Building a Bigger Bank of Intelligence

 

Algorithms have been used in the past for short-term load forecasting, but there is no universal model that works effectively for every power utility company.

 

The previous model used by CLP Power drew on historical data such as temperature, relative humidity and seasonality. Although generally reliable, it still had an average prediction error of 2%, which may sound small but is considered significant in the cost-sensitive power industry.

 

Binnie wanted to develop a more robust model for short-term load forecasting in support of CLP Group’s digitalisation push. Instead of relying on a single algorithm, Binnie used an ensemble approach and created a hybrid model to further improve the model’s forecasting performance.

 

 

As excess power cannot be stored, an overestimate of demand wastes energy and can be costly. An underestimate, by contrast, can lead to energy shortages or blackouts.

CLP engineer Binnie Yiu

 

 

Supervised by Professor Tong Zhang at the HKUST and Dr Lee Cheuk-wing, Binnie’s thesis proposed combining Professor Zhang’s machine learning algorithm, Regularised Greedy Forest, with two other machine learning applications, creating an ensemble model that delivered improved stability and greater accuracy of short-term forecasting.

 

With cross departmental support, Binnie tested and implemented the ensemble model from 2021. The model worked well and reduced errors in forecasting by an average of 20% compared with the previous model.

 

From early 2022, the model was applied to CLP Power’s daily operations where it quickly established itself as an effective way to reduce fuel waste, increase operational performance and support decarbonisation.

 

A Lifelong Learning Curve

 

Accurate load forecasting not only saves costs and reduces emissions but also boosts energy efficiency and improves the overall reliability of the power system. Similarly, Binnie’s work has not only benefitted CLP Power but has also brought valuable insights for the industry.

 

Binnie last summer completed his dual degree programme in less than three years, becoming the first graduate to receive a Master of Philosophy in computer science and engineering from the HKUST, together with a master’s degree with distinction in future energy and power system smart operation and management from the University of Strathclyde, an achievement that brought him the Best MSc Student Award from the university in Scotland.

 

Binnie says he was motivated by the ability to apply his knowledge to tackle real-world problems. His dedication to his profession, together with the encouragement and support of his parents, colleagues and supervisors throughout the course, ultimately resulted in a breakthrough that has led to a more reliable power supply.

 

Perseverance is the key both to his own achievement and the machine learning model he has created.

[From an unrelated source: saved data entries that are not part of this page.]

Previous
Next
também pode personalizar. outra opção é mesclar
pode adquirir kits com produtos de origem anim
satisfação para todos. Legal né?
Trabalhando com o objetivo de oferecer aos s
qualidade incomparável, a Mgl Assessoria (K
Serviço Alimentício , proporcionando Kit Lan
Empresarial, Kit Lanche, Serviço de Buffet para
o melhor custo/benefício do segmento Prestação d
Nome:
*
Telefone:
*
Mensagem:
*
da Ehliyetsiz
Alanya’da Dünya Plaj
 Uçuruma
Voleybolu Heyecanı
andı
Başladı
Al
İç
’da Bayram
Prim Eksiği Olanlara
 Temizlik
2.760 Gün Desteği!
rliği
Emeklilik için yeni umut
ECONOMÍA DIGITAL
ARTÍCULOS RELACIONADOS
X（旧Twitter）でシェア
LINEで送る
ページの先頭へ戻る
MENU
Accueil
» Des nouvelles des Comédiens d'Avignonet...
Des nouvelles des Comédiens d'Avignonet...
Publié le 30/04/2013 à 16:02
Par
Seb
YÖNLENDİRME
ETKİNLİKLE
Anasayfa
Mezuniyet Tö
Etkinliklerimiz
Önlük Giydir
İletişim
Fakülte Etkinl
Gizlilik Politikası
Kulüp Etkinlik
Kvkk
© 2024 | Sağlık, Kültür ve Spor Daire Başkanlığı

Both are constantly seeking to improve themselves to perform as effectively as possible, he adds.

 

 

I hope that by combining theories with practice and creating the right tools and models, I can contribute to the power engineering field and leave my own little mark on it.

CLP engineer Binnie Yiu

 

 

Looking ahead, he says he would like to pursue lifelong learning and focus on his research, finding more ways to apply big data and machine learning to improve business operations.

 

“The trick to lifelong learning is to stay curious and put what I have learned into practice,” Binnie reflects. “I hope that by combining theories with practice and creating the right tools and models, I can contribute to the power engineering field and leave my own little mark on it.”

 

He also hopes his model can eventually be expanded from power system operations to other areas of the energy network, widening its reach and encouraging the smart use of energy.

 

The AI revolution is just beginning, and CLP Group is determined to continue embracing innovative technologies to improve its business performance and play a part in creating a more sustainable energy future.

 

 

CLP Power's transmission towers stretch along the mountains to deliver electricity to households and businesses in Hong Kong.
CLP Power's transmission towers stretch along the mountains to deliver electricity to households and businesses in Hong Kong.